Nemotron 3 Super: A Purpose-Built Model for Agentic AI
NVIDIA has open-sourced Nemotron 3 Super, a 120B parameter model (12B active parameters) specifically designed to address the operational challenges of multi-agent AI systems. The model tackles two key problems in agentic reasoning: the "thinking tax" of running expensive reasoning models for every sub-task, and "context explosion," where agents lose alignment over long task sequences due to accumulated history.

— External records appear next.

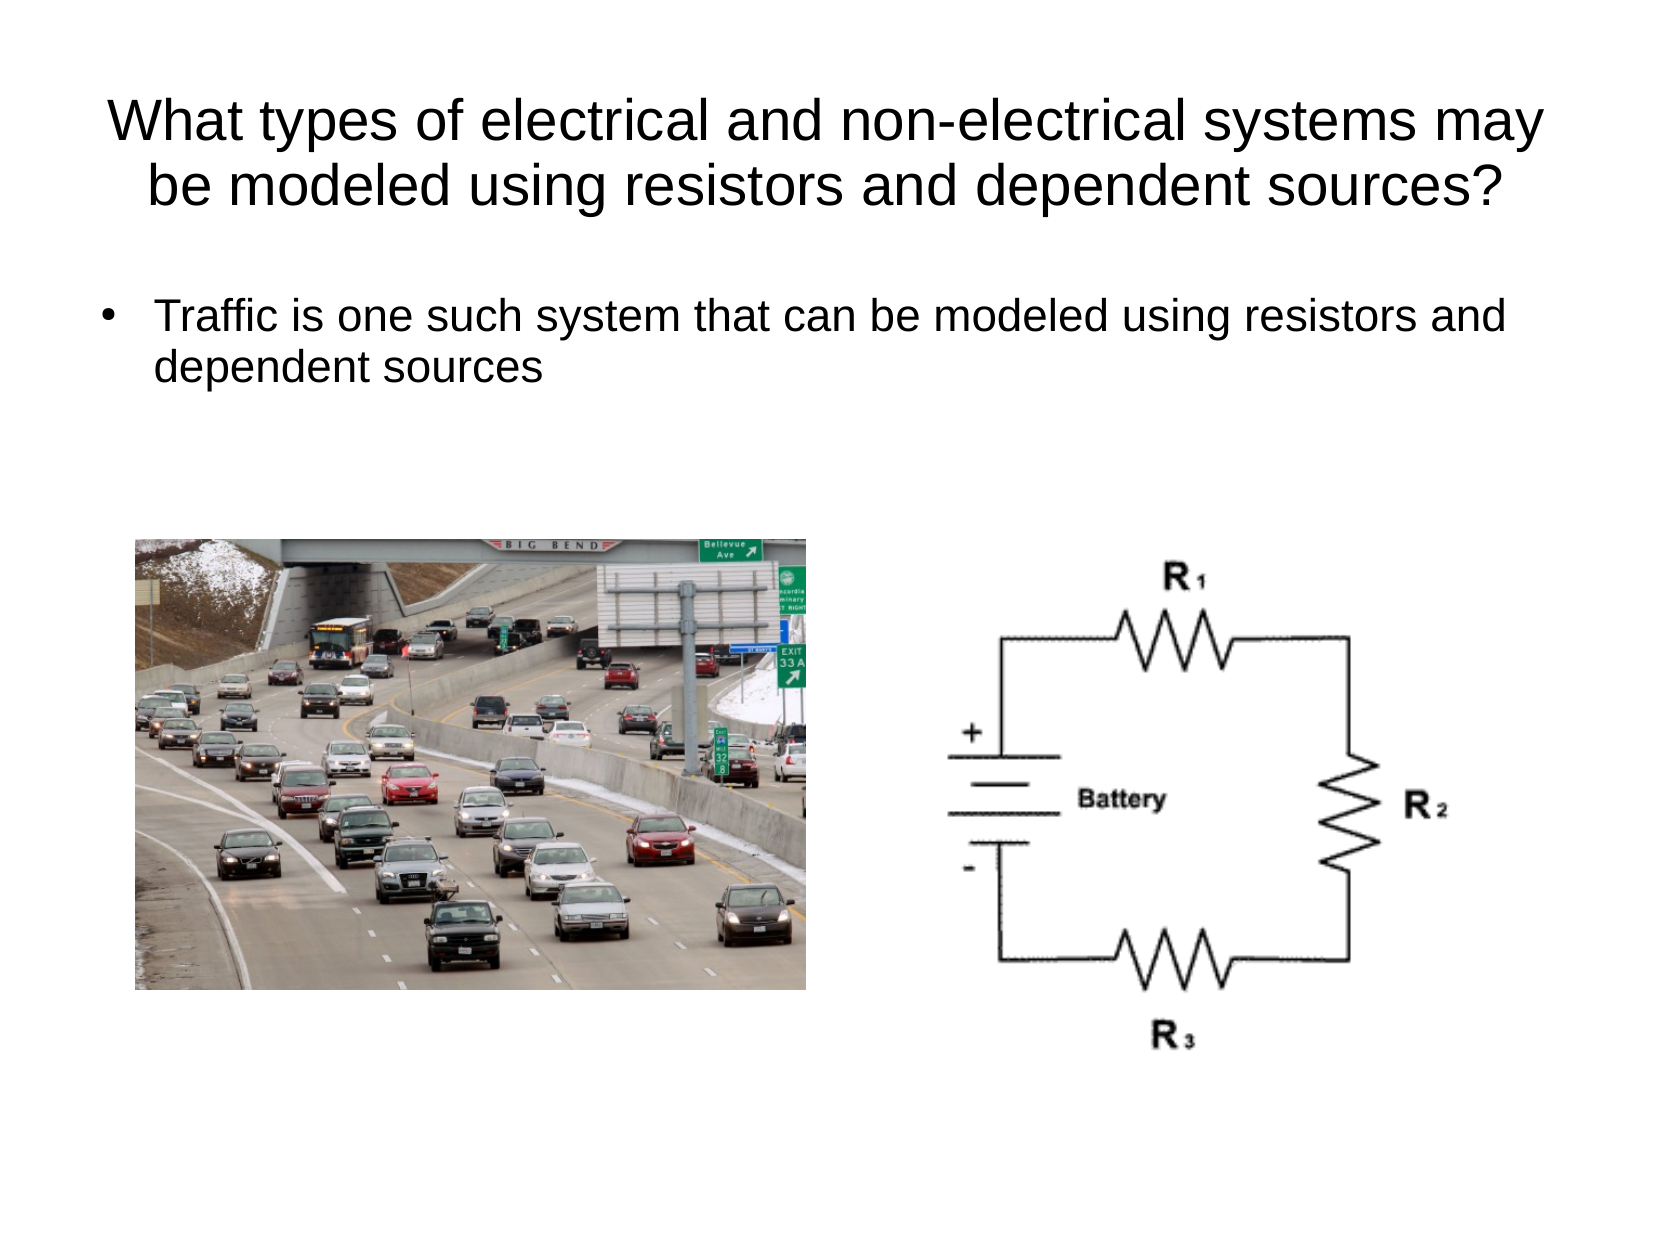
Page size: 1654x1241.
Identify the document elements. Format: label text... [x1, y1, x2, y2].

title What types of electrical and non-electrical systems may be modeled using resistors and dependent sources? [82, 49, 1571, 257]
picture [914, 524, 1486, 1087]
picture [135, 539, 806, 991]
list Traffic is one such system that can be modeled using resistors and dependent sources [82, 290, 1571, 1010]
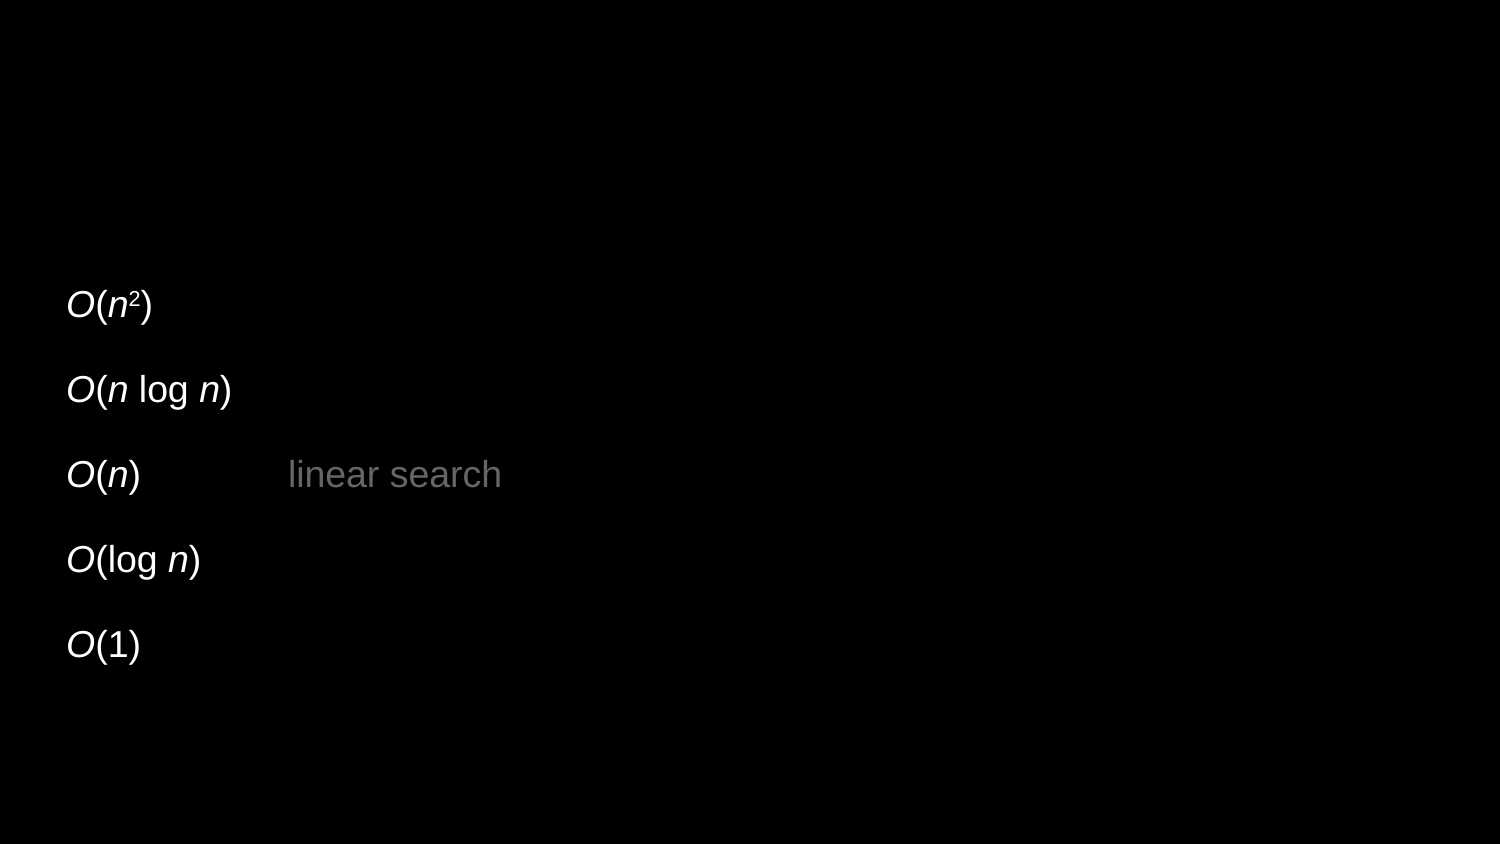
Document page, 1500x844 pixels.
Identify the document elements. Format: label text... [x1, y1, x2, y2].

list O(n2) O(n log n) O(n) linear search O(log n) O(1) [51, 189, 1449, 750]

Key Architectural Innovations
The model introduces several cutting-edge techniques to balance efficiency and accuracy:
- Latent MoE: Compresses tokens before routing to experts, enabling 4x more expert specialists for the same inference cost
- Multi-Token Prediction (MTP): Predicts multiple future tokens in a single forward pass, reducing generation time for long sequences and enabling built-in speculative decoding
- Hybrid Mamba-Transformer Backbone: Combines Mamba layers for linear-time sequence processing with Transformer layers for precision reasoning, delivering 4x improved memory and compute efficiency
- Native NVFP4 Pretraining: Optimized for NVIDIA Blackwell, achieving 4x faster inference on B200 vs. FP8 on H100 while maintaining accuracy
- Multi-Environment Reinforcement Learning: Post-trained using NVIDIA NeMo tools across 21 environment configurations with 1.2+ million environment rollouts
Performance and Availability
The model achieves 85.6% on PinchBench—a new benchmark for evaluating LLMs as agentic brains—making it the best-performing open model in its class. It delivers 5x throughput improvements over the previous Nemotron Super while maintaining a native 1M-token context window for long-term agentic memory.
Nemotron 3 Super is fully open with open weights, datasets, and recipes available on Hugging Face, enabling developers to customize, optimize, and deploy it on their own infrastructure. This positions it as a practical choice for autonomous agents in software development, cybersecurity triaging, and other reasoning-heavy applications.